ASWSU voices concern over tuition increase following move to online classes

University expenses increase with online format, WSU offical says; ASWSU President calls for transparency on where extra money will go



ASWSU President Curtis Cohen, left, said many students do not think a tuition increase is appropriate because of the switch to distance learning.

CHERYL AARNIO, Evergreen reporter

ASWSU is disappointed the university is going forward with a 2.5 percent tuition increase following WSU’s announcement that classes will be moved online. 

WSU is spending more money to move to an online format than the university would be spending for face-to-face classes, said Phil Weiler, WSU’s Vice President for Marketing and Communications.

ASWSU published a letter July 27 expressing concern about the tuition increase in the middle of a pandemic, said ASWSU President Curtis Cohen.

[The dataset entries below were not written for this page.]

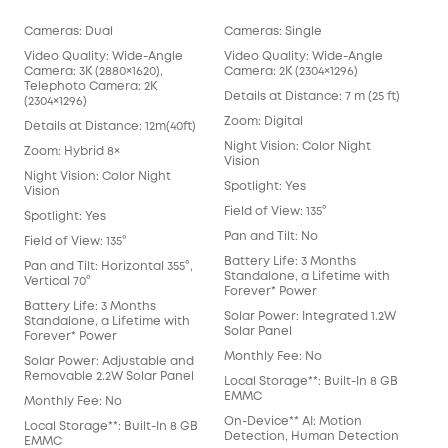
Cameras: Dual
Cameras: Single
Cam
Video Quality: Wide-Angle
Video Quality: Wide-Angle
Vid
Camera: 3K (2880×1620),
Camera: 2K (2304×1296)
Cam
Telephoto Camera: 2K
Details at Distance: 7 m (25 ft)
Deta
(2304×1296)
Zoom: Digital
Zoo
Details at Distance: 12m(40ft)
Night Vision: Color Night
Nigh
Zoom: Hybrid 8×
Vision
Visi
Night Vision: Color Night
Spotlight: Yes
Spot
Vision
Field of View: 135°
Fiel
Spotlight: Yes
Pan and Tilt: No
Pan 
Field of View: 135°
Battery Life: 3 Months
Batt
Pan and Tilt: Horizontal 355°,
Standalone, a Lifetime with
Sta
Vertical 70°
Forever* Power
For
Battery Life: 3 Months
Solar Power: Integrated 1.2W
Sol
Standalone, a Lifetime with
Solar Panel
Sol
Forever* Power
Monthly Fee: No
Mon
Solar Power: Adjustable and
Removable 2.2W Solar Panel
Local Storage**: Built-In 8 GB
Loca
EMMC
EM
Monthly Fee: No
On-Device** AI: Motion
On-
Local Storage**: Built-In 8 GB
Detection, Human Detection
Det
EMMC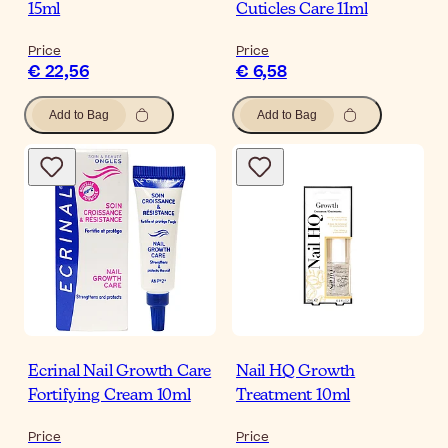
15ml
Cuticles Care 11ml
Price
Price
€ 22,56
€ 6,58
Add to Bag
Add to Bag
Ecrinal Nail Growth Care
Nail HQ Growth
Fortifying Cream 10ml
Treatment 10ml
Price
Price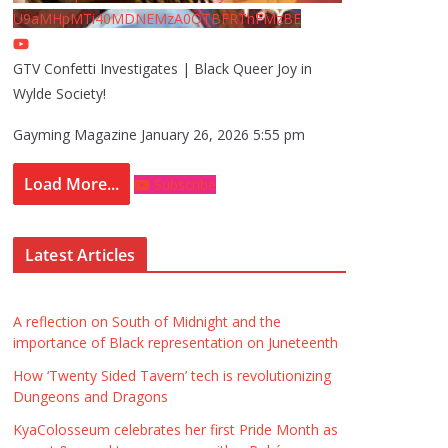
U9aMHpMTi40MDNEMzA0QTBFRThFMzBE
GTV Confetti Investigates | Black Queer Joy in
Wylde Society!
Gayming Magazine
January 26, 2026 5:55 pm
Load More...
Subscribe
Latest Articles
A reflection on South of Midnight and the
importance of Black representation on Juneteenth
How ‘Twenty Sided Tavern’ tech is revolutionizing
Dungeons and Dragons
KyaColosseum celebrates her first Pride Month as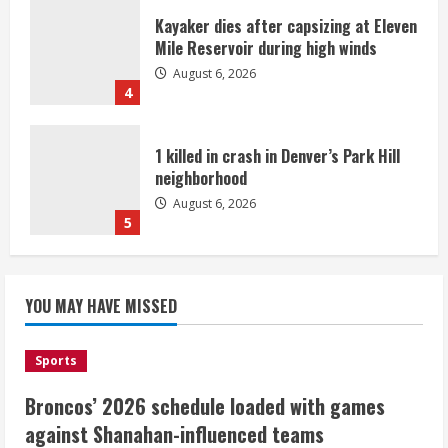
Kayaker dies after capsizing at Eleven
Mile Reservoir during high winds
August 6, 2026
4
1 killed in crash in Denver’s Park Hill
neighborhood
August 6, 2026
5
Broncos’ 2026 schedule loaded with
games against Shanahan-influenced
YOU MAY HAVE MISSED
teams
August 6, 2026
1
Sports
Broncos’ 2026 schedule loaded with games
Broncos trying to keep Sutton’s legs
against Shanahan-influenced teams
fresh for long season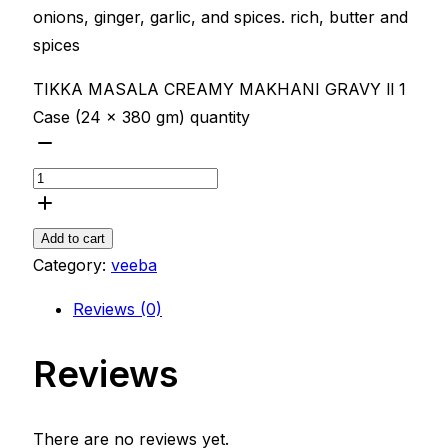
onions, ginger, garlic, and spices. rich, butter and
spices
TIKKA MASALA CREAMY MAKHANI GRAVY ll 1
Case (24 x 380 gm) quantity
Add to cart
Category:
veeba
Reviews (0)
Reviews
There are no reviews yet.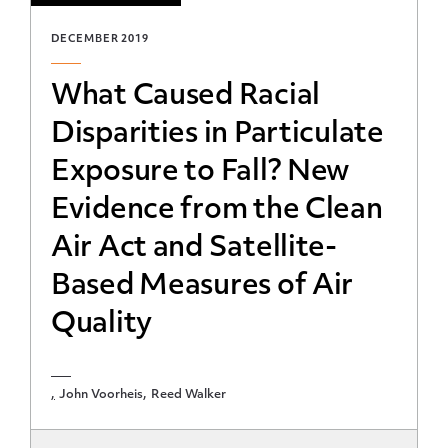
DECEMBER 2019
What Caused Racial
Disparities in Particulate
Exposure to Fall? New
Evidence from the Clean
Air Act and Satellite-
Based Measures of Air
Quality
John Voorheis
Reed Walker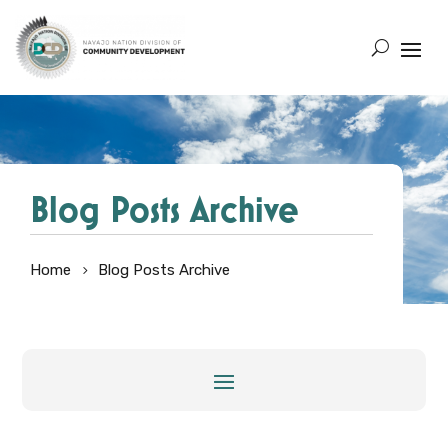
Blog Posts Archive
Home
Blog Posts Archive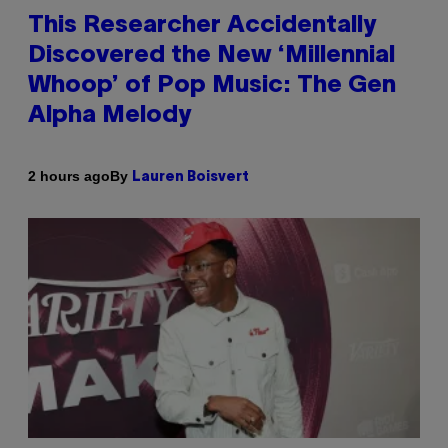
This Researcher Accidentally
Discovered the New ‘Millennial
Whoop’ of Pop Music: The Gen
Alpha Melody
By
2 hours ago
Lauren Boisvert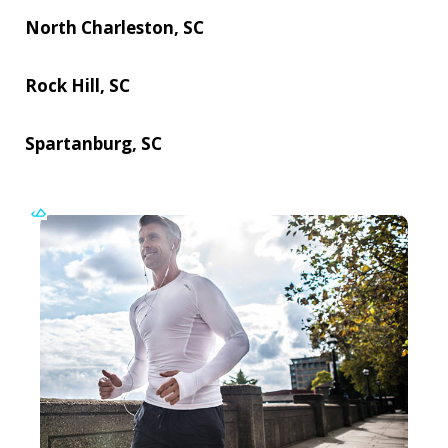
North Charleston, SC
Rock Hill, SC
Spartanburg, SC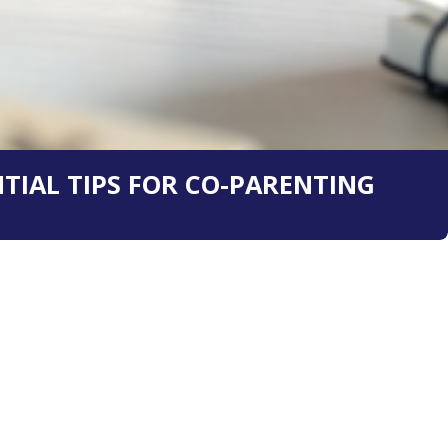
TIAL TIPS FOR CO-PARENTING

Many students do not think a tuition increase is appropriate because of the switch to distance learning. Cohen said a tuition freeze would have been acceptable, given that WSU is losing a considerable portion of money from the state.

“Students don’t see the value of paying more for what, perceivably, is less of a collegiate experience,” he said.

When WSU was still planning on holding in-person classes, Cohen said ASWSU members understood the tuition increase. This is because they realized it would cost the university more to ensure proper safety precautions, like personal protective equipment.

WSU is reducing its budget by $37.2 million as required by the state, Weiler said. Washington typically gets most of its revenue from sales tax. Unfortunately, COVID-19 has decreased the amount of commercial activity, and as a result, sales tax revenue has fallen. This year, Washington has not been able to receive enough money to pay for certain things it can typically afford. 

Weiler said most tuition money goes toward faculty salaries. WSU also has to pay for technology like Zoom or Panopto so faculty members can teach classes online.

The university also provided training for faculty members to learn how to teach online, he said. Learning specialists helped faculty members determine how to change a face-to-face curriculum to an online one.

“We have invested millions of dollars to be able to support students as we make this change,” Weiler said.

In March, WSU gave out hundreds of Chromebooks to students whose computers were not high quality enough for online learning, he said.

WSU has created more than 600 Wi-Fi hotspots for students who could not afford it or whose Wi-Fi is not good enough for distance learning, he said. The university will continue to pay for these hotspots next semester. WSU created Wi-Fi capability for campus and research center parking lots too.

The university lost money last semester when WSU Housing and Dining gave back $11 million to students who left residence halls early. In the upcoming semester, it is expected that Housing and Dining will lose $40 million because there will be fewer people on campus, he said.

“This is a time when we are losing revenue and having additional expenses,” Weiler said. “We just are not in a position to say, ‘We’re going to reduce tuition.’”

He said university officials understand students may not have been able to find summer jobs and use that money for school. They also recognize students’ family members might have lost employment.

WSU officials decided the university cannot reduce tuition and still be able to provide quality education, Weiler said.

Cohen said WSU could have done more to ensure students knew about the potential tuition increase before it happened. The ASWSU letter stated changes that can be made in the future so students can be more informed.

“I think a lot of students weren’t fully aware of the tuition increase until it actually happened,” Cohen said.

He said he thinks this issue shows the lack of transparency of where tuition money actually goes. He would like WSU to have a document showing what the 2.5 percent increase will be funding.

“Now we know we’re going to see significant hits in our revenue, and that 2.5 [percent tuition increase] is not going to get us ahead,” Weiler said. “It’s going to get us closer to the breakeven point, but still, we’re going to be spending a lot more money to educate students this semester than we’re going to be bringing in.”

WSU is reevaluating mandatory fees because there will be fewer students on campus, Weiler said. If WSU refunds fees, the money will have to be taken from a reserve account. 

To help students next semester, a student guide is available with instructions and tips for using online tools. There will also be live training about the tools starting Aug. 3.